* **JOB**: In how many of the lines below does the string "label" appear, with case counting? Reply with the number alone.

* **THE INPUT**:

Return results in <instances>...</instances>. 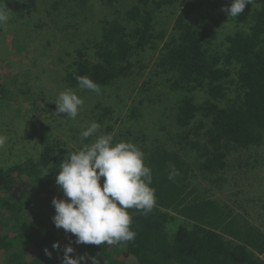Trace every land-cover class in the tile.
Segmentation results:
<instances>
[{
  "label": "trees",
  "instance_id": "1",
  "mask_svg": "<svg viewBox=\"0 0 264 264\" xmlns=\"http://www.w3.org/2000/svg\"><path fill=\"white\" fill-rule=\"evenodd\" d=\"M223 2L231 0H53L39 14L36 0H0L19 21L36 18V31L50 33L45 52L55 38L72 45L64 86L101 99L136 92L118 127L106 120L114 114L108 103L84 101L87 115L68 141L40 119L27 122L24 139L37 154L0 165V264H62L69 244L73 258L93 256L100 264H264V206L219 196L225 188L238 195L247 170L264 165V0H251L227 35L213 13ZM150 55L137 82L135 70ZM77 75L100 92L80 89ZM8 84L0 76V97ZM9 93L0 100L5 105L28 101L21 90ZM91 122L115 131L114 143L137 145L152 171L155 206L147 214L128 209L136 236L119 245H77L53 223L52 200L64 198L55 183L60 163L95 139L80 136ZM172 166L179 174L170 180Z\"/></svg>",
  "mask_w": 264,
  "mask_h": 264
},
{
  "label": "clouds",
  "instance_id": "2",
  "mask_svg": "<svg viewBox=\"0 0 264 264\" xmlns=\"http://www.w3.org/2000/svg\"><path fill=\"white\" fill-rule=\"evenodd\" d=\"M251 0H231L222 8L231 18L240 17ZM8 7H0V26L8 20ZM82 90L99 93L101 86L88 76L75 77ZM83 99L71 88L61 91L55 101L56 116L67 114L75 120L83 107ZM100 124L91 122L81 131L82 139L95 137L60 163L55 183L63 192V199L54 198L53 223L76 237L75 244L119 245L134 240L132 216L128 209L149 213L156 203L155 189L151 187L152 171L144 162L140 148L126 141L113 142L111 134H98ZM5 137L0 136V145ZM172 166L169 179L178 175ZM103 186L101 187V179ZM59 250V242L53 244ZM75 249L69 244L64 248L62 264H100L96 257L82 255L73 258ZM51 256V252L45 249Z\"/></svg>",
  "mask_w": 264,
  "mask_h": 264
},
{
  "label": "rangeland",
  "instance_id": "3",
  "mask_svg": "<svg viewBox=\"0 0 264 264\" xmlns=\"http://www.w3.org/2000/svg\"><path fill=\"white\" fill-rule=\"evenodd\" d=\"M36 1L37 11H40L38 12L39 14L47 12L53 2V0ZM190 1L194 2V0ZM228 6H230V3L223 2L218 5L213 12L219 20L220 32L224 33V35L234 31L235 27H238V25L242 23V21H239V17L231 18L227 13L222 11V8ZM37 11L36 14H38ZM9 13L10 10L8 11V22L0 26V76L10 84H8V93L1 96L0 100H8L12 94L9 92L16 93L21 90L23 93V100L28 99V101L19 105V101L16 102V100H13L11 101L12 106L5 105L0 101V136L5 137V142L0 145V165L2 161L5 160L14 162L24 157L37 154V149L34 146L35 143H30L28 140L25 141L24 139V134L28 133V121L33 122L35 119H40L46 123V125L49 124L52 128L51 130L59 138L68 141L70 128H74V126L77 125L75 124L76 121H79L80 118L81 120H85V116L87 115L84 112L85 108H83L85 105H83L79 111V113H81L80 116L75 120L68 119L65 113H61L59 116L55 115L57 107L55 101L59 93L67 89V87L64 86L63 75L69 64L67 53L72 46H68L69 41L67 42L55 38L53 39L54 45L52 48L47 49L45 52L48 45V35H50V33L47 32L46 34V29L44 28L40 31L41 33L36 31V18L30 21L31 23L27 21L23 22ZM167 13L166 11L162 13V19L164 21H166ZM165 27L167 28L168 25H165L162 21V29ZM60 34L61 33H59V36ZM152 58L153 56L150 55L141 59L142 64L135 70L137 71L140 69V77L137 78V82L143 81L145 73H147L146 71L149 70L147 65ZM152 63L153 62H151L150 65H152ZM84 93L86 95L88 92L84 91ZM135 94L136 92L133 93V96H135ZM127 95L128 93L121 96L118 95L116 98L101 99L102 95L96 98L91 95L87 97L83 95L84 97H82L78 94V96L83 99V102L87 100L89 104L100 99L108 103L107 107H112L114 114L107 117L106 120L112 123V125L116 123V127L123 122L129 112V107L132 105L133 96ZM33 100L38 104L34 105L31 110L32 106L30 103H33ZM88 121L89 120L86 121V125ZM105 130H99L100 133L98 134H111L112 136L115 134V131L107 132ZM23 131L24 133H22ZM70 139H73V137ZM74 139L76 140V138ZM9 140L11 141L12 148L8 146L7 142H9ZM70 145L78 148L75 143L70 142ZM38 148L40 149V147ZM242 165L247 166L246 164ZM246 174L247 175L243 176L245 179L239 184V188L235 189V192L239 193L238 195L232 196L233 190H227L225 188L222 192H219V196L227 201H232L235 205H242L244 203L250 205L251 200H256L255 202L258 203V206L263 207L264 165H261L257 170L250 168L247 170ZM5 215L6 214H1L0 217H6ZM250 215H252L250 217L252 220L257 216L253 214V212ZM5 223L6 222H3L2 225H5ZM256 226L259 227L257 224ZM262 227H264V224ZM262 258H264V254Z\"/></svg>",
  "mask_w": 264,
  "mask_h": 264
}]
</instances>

* **OUTPUT OF THE TASK**: 3